(EXERCISE REQUIREMENTS):
Continue the essay below titled "Am I being negative?" from its last sentence, and keep it separate from the entries that follow it.

(DOCUMENT EXCERPT):
▬▬▬

Am I being negative?

Some events recently has made me wonder how people see me and my opinions, how I’m perceived. I sometimes doubt I make good with what I write and what opinions I express.

I can sometimes be very direct with what I say about things I see and read; people can occasionally see it as outright blunt. This is also accompanied by a sarcastic and ironic sense of humor, which probably doesn’t make things better. But let me assure, I am really not evil. Perfection is definitely a subjective and relative word, although I always strive to make things as good as they can possibly be. And when I see people not doing their outmost to achieve that, people that just deliver something half-ass, it upsets me.

I’m not saying that everyone has to be addicted to what they do, but in my mind, why spend at least 40 hours a week on something that people know, or at least should know, is barely mediocre? Sure, many do it just to get paid and to live life fully outside their job. And I respect that, I really do. But one thing doesn’t have to exclude the other; being focused on doing a good job shouldn’t automatically mean a poor private life on the side.

We have a short time living and we ourselves are the only ones that can decide what to do with that time, that can affect our everyday situation. Do we want to spend the majority of it to actually accomplishing something, maybe even exceeding our expectations, or do we just want to use that time to fund the rest of it?

▬▬▬

(PROVIDED DATA):
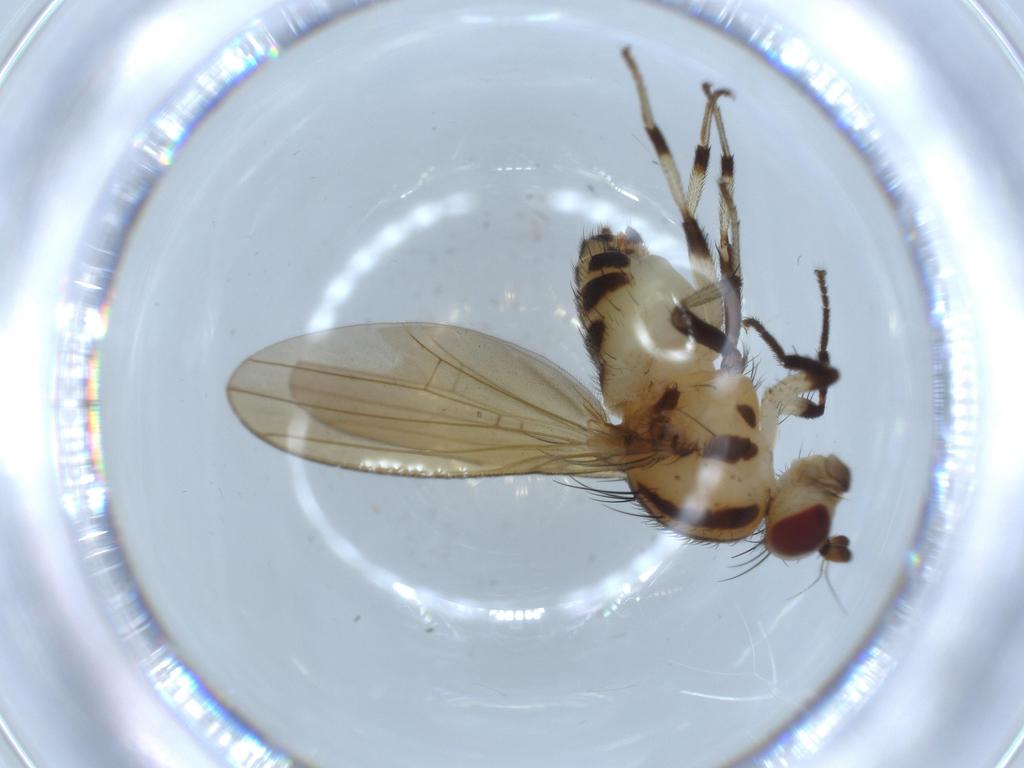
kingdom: Animalia
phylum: Arthropoda
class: Insecta
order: Diptera
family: Lauxaniidae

▬▬▬

(RESULT OF THIS TASK):
My parents have always been fighters and I think it’s the way I was raised; if I want something real bad, I have to fight for it. It sounds like such a cliché, but no pain, no gain. It takes hard work to be good at something, no matter what field we are talking about. And it saddens me that so few seem to even make any feeble attempt to try to make attain something worthwhile.

Henry Rollins made the observation that if you’re 20 and express your feelings in an intense and worked-up way, it’s normal. If you’re forty and do the same, people see you as bitter. He might be spot-on with what he follows up with (Henry, sorry for the, most likely, misquote):

The day I stop caring is the day I die

I sometimes wonder why I get so upset when I see poor code, when I read articles or blog posts from people that in my eyes haven’t done their best when producing it. Perhaps it’s just something that has to do with me. Maybe I waste time, strength and effort for nothing; maybe I get too involved in things that aren’t worth it, and judge people much too hard.

Perchance I should listen and act more according to the wonderful phrase Johnny Depp utters as the Willie Wonka character in Charlie’s Chocolate factory, when a young spoiled girl tries to get his attention:

I can’t imagine why I would care…

There’s is a likeliness that I hurt people with acting so frank, and the possibility that people don’t see me as constructive at all, but just as judgmental, uptight and acting like Mr. Know-it-all. That I never encourage people but only highlight their tiny and highly insignificant flaws.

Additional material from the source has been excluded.